Archiwum 20 stycznia 2004


sty 20 2004 koło
Komentarze: 7

Zatoczyliśmy koło. Rok temu Marcin miał totalny odjazd. Szarpał mnie i dzieci, wyrzucał z nowootrzymanego mieszkania,. Każda minuta była wtedy koszmarem nie do zniesienia. Notki z tego okresu (mojego debiutu na blogu) przepadły jednej ze sławetnych awarii. Kto był u mnie wtedy, może pamięta. Mój strach, niepewność, samotność, rozpacz.

Ziemia obiegła słońce i historia się powtarza.
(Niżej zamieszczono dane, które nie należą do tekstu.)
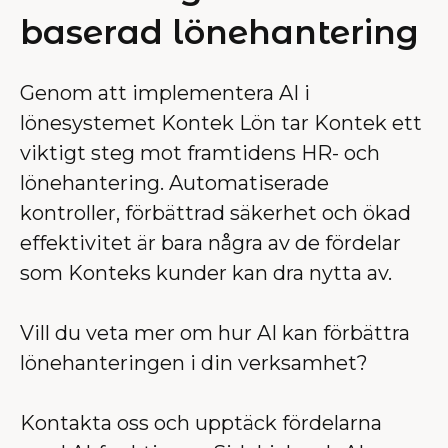
baserad lönehantering
Genom att implementera AI i
lönesystemet Kontek Lön tar Kontek ett
viktigt steg mot framtidens HR- och
lönehantering. Automatiserade
kontroller, förbättrad säkerhet och ökad
effektivitet är bara några av de fördelar
som Konteks kunder kan dra nytta av.
Vill du veta mer om hur AI kan förbättra
lönehanteringen i din verksamhet?
Kontakta oss och upptäck fördelarna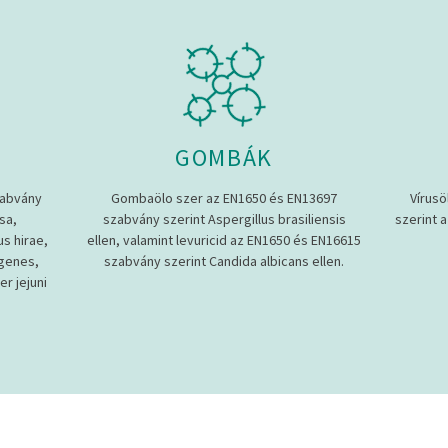
GOMBÁK
zabvány
Gombaölo szer az EN1650 és EN13697
Vírusö
sa,
szabvány szerint Aspergillus brasiliensis
szerint a
s hirae,
ellen, valamint levuricid az EN1650 és EN16615
ogenes,
szabvány szerint Candida albicans ellen.
r jejuni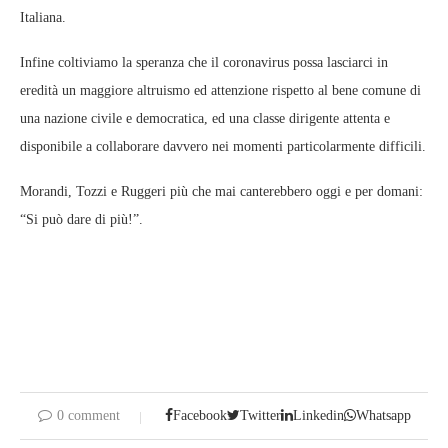
Italiana.
Infine coltiviamo la speranza che il coronavirus possa lasciarci in
eredità un maggiore altruismo ed attenzione rispetto al bene comune di
una nazione civile e democratica, ed una classe dirigente attenta e
disponibile a collaborare davvero nei momenti particolarmente difficili.
Morandi, Tozzi e Ruggeri più che mai canterebbero oggi e per domani:
“Si può dare di più!”.
0 comment
Facebook
Twitter
Linkedin
Whatsapp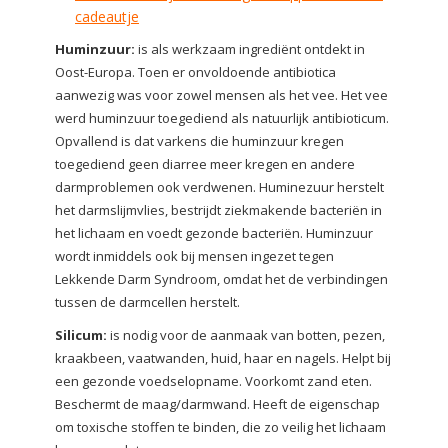
cadeautje
Huminzuur:
is als werkzaam ingrediënt ontdekt in
Oost-Europa. Toen er onvoldoende antibiotica
aanwezig was voor zowel mensen als het vee. Het vee
werd huminzuur toegediend als natuurlijk antibioticum.
Opvallend is dat varkens die huminzuur kregen
toegediend geen diarree meer kregen en andere
darmproblemen ook verdwenen. Huminezuur herstelt
het darmslijmvlies, bestrijdt ziekmakende bacteriën in
het lichaam en voedt gezonde bacteriën. Huminzuur
wordt inmiddels ook bij mensen ingezet tegen
Lekkende Darm Syndroom, omdat het de verbindingen
tussen de darmcellen herstelt.
Silicum:
is nodig voor de aanmaak van botten, pezen,
kraakbeen, vaatwanden, huid, haar en nagels. Helpt bij
een gezonde voedselopname. Voorkomt zand eten.
Beschermt de maag/darmwand. Heeft de eigenschap
om toxische stoffen te binden, die zo veilig het lichaam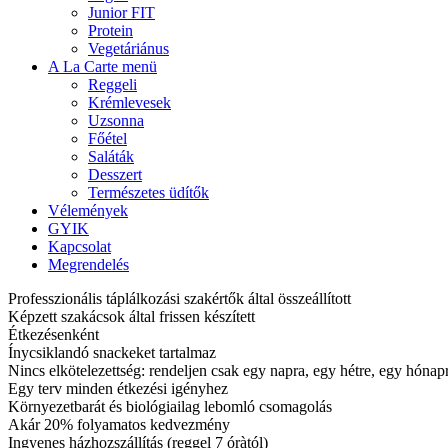
Junior FIT
Protein
Vegetáriánus
A La Carte menü
Reggeli
Krémlevesek
Uzsonna
Főétel
Saláták
Desszert
Természetes üdítők
Vélemények
GYIK
Kapcsolat
Megrendelés
Professzionális táplálkozási szakértők által összeállított
Képzett szakácsok által frissen készített
Étkezésenként
Ínycsiklandó snackeket tartalmaz
Nincs elkötelezettség: rendeljen csak egy napra, egy hétre, egy hóna
Egy terv minden étkezési igényhez
Környezetbarát és biológiailag lebomló csomagolás
Akár 20% folyamatos kedvezmény
Ingyenes házhozszállítás (reggel 7 óràtól)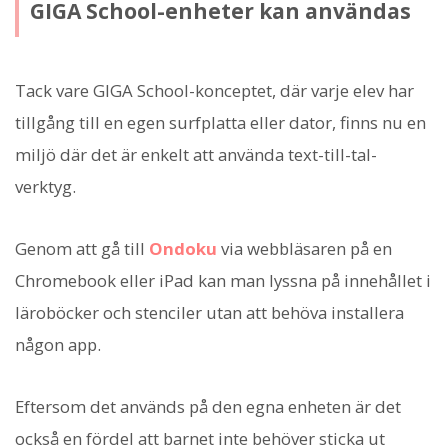
GIGA School-enheter kan användas
Tack vare GIGA School-konceptet, där varje elev har
tillgång till en egen surfplatta eller dator, finns nu en
miljö där det är enkelt att använda text-till-tal-
verktyg.
Genom att gå till
Ondoku
via webbläsaren på en
Chromebook eller iPad kan man lyssna på innehållet i
läroböcker och stenciler utan att behöva installera
någon app.
Eftersom det används på den egna enheten är det
också en fördel att barnet inte behöver sticka ut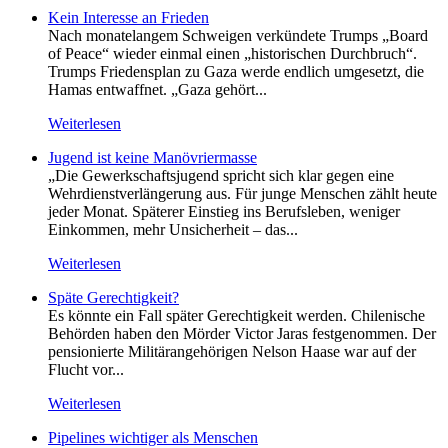
Kein Inte­resse an Frieden
Nach monatelangem Schweigen verkündete Trumps „Board
of Peace“ wieder einmal einen „historischen Durchbruch“.
Trumps Friedensplan zu Gaza werde endlich umgesetzt, die
Hamas entwaffnet. „Gaza gehört...
Weiterlesen
Jugend ist keine Manövriermasse
„Die Gewerkschaftsjugend spricht sich klar gegen eine
Wehrdienstverlängerung aus. Für junge Menschen zählt heute
jeder Monat. Späterer Einstieg ins Berufsleben, weniger
Einkommen, mehr Unsicherheit – das...
Weiterlesen
Späte Gerechtigkeit?
Es könnte ein Fall später Gerechtigkeit werden. Chilenische
Behörden haben den Mörder Victor Jaras festgenommen. Der
pensionierte Militärangehörigen Nelson Haase war auf der
Flucht vor...
Weiterlesen
Pipelines wichtiger als Menschen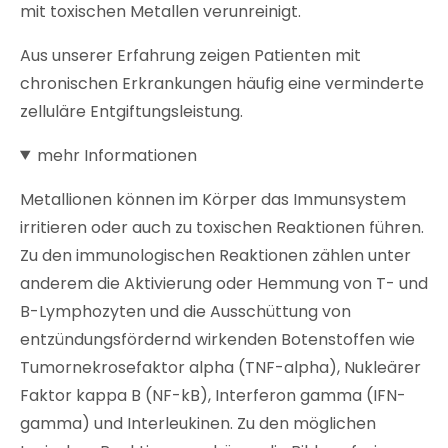
mit toxischen Metallen verunreinigt.
Aus unserer Erfahrung zeigen Patienten mit
chronischen Erkrankungen häufig eine verminderte
zelluläre Entgiftungsleistung.
mehr Informationen
Metallionen können im Körper das Immunsystem
irritieren oder auch zu toxischen Reaktionen führen.
Zu den immunologischen Reaktionen zählen unter
anderem die Aktivierung oder Hemmung von T- und
B-Lymphozyten und die Ausschüttung von
entzündungsfördernd wirkenden Botenstoffen wie
Tumornekrosefaktor alpha (TNF-alpha), Nukleärer
Faktor kappa B (NF-kB), Interferon gamma (IFN-
gamma) und Interleukinen. Zu den möglichen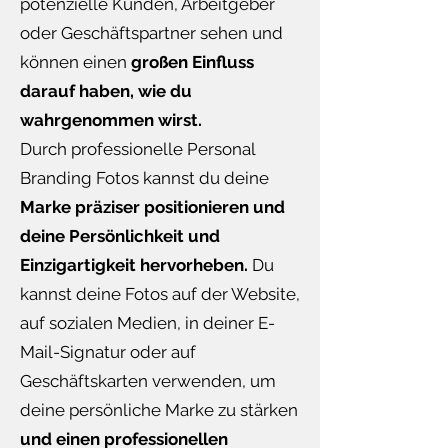
potenzielle Kunden, Arbeitgeber
oder Geschäftspartner sehen und
können einen
großen Einfluss
darauf haben, wie du
wahrgenommen wirst.
Durch professionelle Personal
Branding Fotos kannst du deine
Marke präziser positionieren und
deine Persönlichkeit und
Einzigartigkeit hervorheben.
Du
kannst deine Fotos auf der Website,
auf sozialen Medien, in deiner E-
Mail-Signatur oder auf
Geschäftskarten verwenden, um
deine persönliche Marke zu stärken
und einen professionellen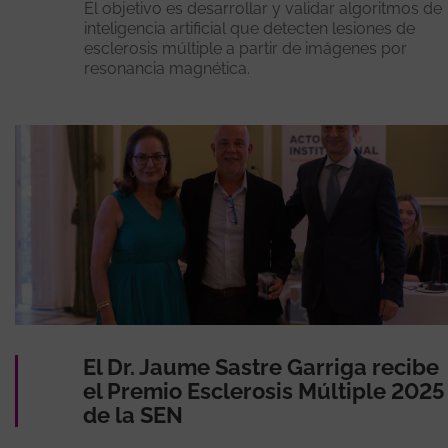
El objetivo es desarrollar y validar algoritmos de
inteligencia artificial que detecten lesiones de
esclerosis múltiple a partir de imágenes por
resonancia magnética.
El Dr. Jaume Sastre Garriga recibe
el Premio Esclerosis Múltiple 2025
de la SEN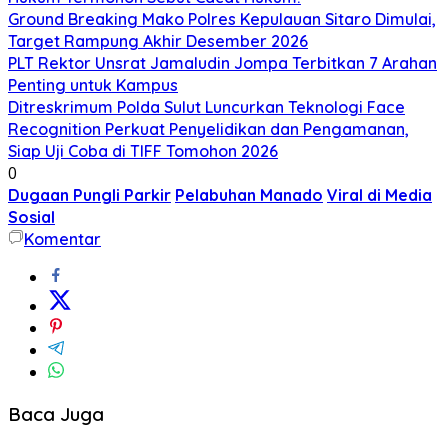
Ground Breaking Mako Polres Kepulauan Sitaro Dimulai,
Target Rampung Akhir Desember 2026
​PLT Rektor Unsrat Jamaludin Jompa Terbitkan 7 Arahan
Penting untuk Kampus
Ditreskrimum Polda Sulut Luncurkan Teknologi Face
Recognition Perkuat Penyelidikan dan Pengamanan,
Siap Uji Coba di TIFF Tomohon 2026
0
Dugaan Pungli Parkir
Pelabuhan Manado
Viral di Media
Sosial
Komentar
Baca Juga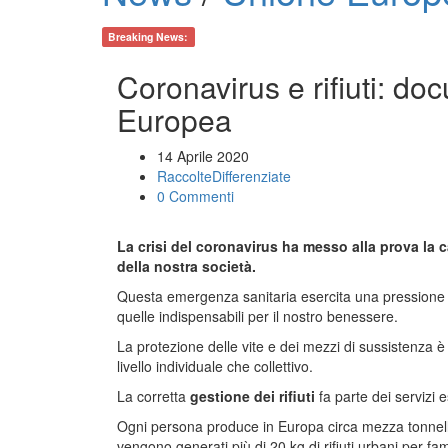
Breaking News:
Coronavirus e rifiuti: 
Europea
14 Aprile 2020
RaccolteDifferenziate
0 Commenti
La crisi del coronavirus ha messo alla prova la c
della nostra società.
Questa emergenza sanitaria esercita una pressione
quelle indispensabili per il nostro benessere.
La protezione delle vite e dei mezzi di sussistenza è al
livello individuale che collettivo.
La corretta
gestione dei rifiuti
fa parte dei servizi e
Ogni persona produce in Europa circa mezza tonnellata
vengono generati più di 20 kg di rifiuti urbani per fam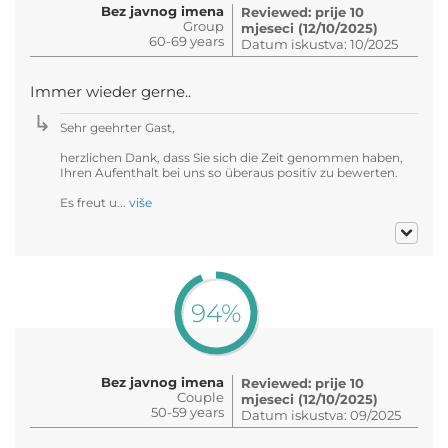
Bez javnog imena
Reviewed: prije 10
Group
mjeseci (12/10/2025)
60-69 years
Datum iskustva: 10/2025
Immer wieder gerne..
Sehr geehrter Gast,
herzlichen Dank, dass Sie sich die Zeit genommen haben,
Ihren Aufenthalt bei uns so überaus positiv zu bewerten.
Es freut u...
više
94%
Bez javnog imena
Reviewed: prije 10
Couple
mjeseci (12/10/2025)
50-59 years
Datum iskustva: 09/2025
Tylko ja jestem słabsza...

"Gdybym tak mogła, gdybym tylko mogła

wydrzeć sobie serce i żyć bez serca

byłoby mi lepiej, dużo lepiej,

byłoby najlepiej...

chociaż nie wiem, nie wiem..."

Przychodzą do mnie czyjeś wiersze, jak ten wyżej napisany z pamięci, ale czyj on? Pawlikowskiej?

Strach pomieszał mi w głowie. Czy zdołam wszystko poukładać na miejsca?

**************************************************************************************

A u nas śniegiem zasypało na nowo. Dzieci rano szalały z radości. Bajkowość jak na dłoni. Biała puszystość.

Jak mi brakuje beztroski!

Wracając z przedszkola napisałam kolejny zimowy wiersz dla dzieci. Powoli układa mi się taki śniegowy tomik. Trzeba będzie go gdzieś zaprezentować.